J-Pow Out?

Hey There Income Hunters,

Jerome Powell’s first term at the Fed expires in February and opposition to bringing him back for another four years is rising.

That’s right, they might taper J-Pow!

Bypassing Powell for Lael Brainard, a Democrat and the most likely successor, would have massive implications for the markets …

You see, opposition to Powell stems from the fact that he has eased many bank regulations that were put in place after the 2008 financial crisis.

And I have been vocal about my own displeasure with how the Fed has handled banks.

Here’s why:

The Fed acts as a supposed regulator, yet it has historically turned a blind eye to banks’ lack of fiduciary responsibility to clients.

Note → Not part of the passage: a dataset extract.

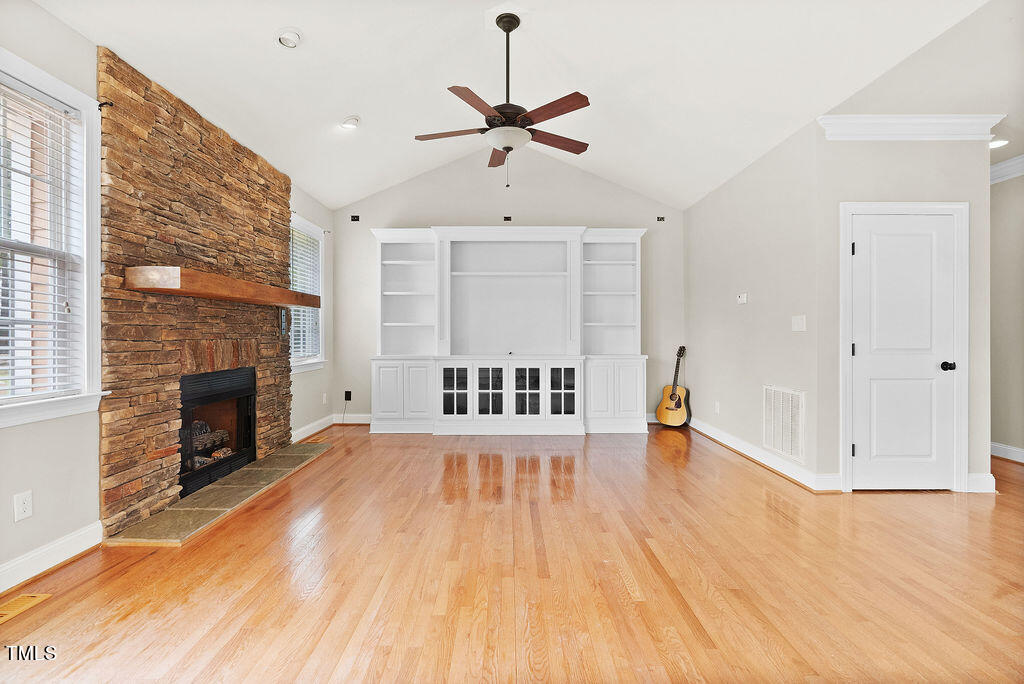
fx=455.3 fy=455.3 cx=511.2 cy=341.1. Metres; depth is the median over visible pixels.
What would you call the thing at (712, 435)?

A prime example is the financial crisis of 2008, when the banks deceived their clients by selling them subprime mortgages knowing they were likely to default. The Fed stepped in to bail banks out when they started losing money while investors suffered for years.

This chart is stunning:

Privatize Profits and Socialize Losses 

It’s a disgrace how the banks took advantage of hard working Americans knowing the Fed would always have their back if bleep hit the fan …

Americans got crushed during the 2008 crisis and never recovered. while the banks made  money and have been raking in profits ever since …

It is time to cut the cord connecting banks to the Fed, as both have abused their independence and power.

Removing their independence gives the voters at least a chance of influencing the future path of banking, whether central or commercial.

History of Bank and Fed Corruption … 

As you can see in the graph below, 1981 was the turning point for the banks. Raising rates to 16% to fight the inflation of the 1970s put the economy on a ventilator.

And the Carter administration had no choice but to turn to the Fed and the banks for help …

However, this opened the door for Ronald Reagan and his administration to slash bank regulations and there was no looking back.

The real economy shifted to a financial economy and the boom-and-bust cycle began.

Each time the economy suffered, the banks looked to the Fed for support and then would engineer a new asset bubble that enabled them to increase profits at the expense of investors.

Here are the major Fed /Bank blowing aset bubble episodes that would always end in tears for investors …

      • The 1987 Flash Crash 
      • The Savings & Loan Crisis of 1989
      • The Internet Bubble of 2000
      • The Financial Crisis of 2008
      • The Everything Bubble of 202?

I have nothing against J-Pow. He seems like a very nice man. However, I am sure he — like most insiders — knows that the Fed has become hyper-politicized.

Even though appointing a Democrat as the chairman of the Fed may make it worse, if it finally breaks the stranglehold the Fed and banks have on the US economy then Lael Brainard gets my vote

Bring it Home

This appointment to the Fed could become a much larger issue for the markets in the weeks and months ahead. Brainard would become an enabler for the administration to pass revolutionary legislation …

It would most likely include a fast track for digital dollars, giving the Fed the ability to use their printed dollars as legal tender and send it directly to US citizens.

It would also reduce banks’ role in the economy and create a more level playing field and equal opportunity for all Americans.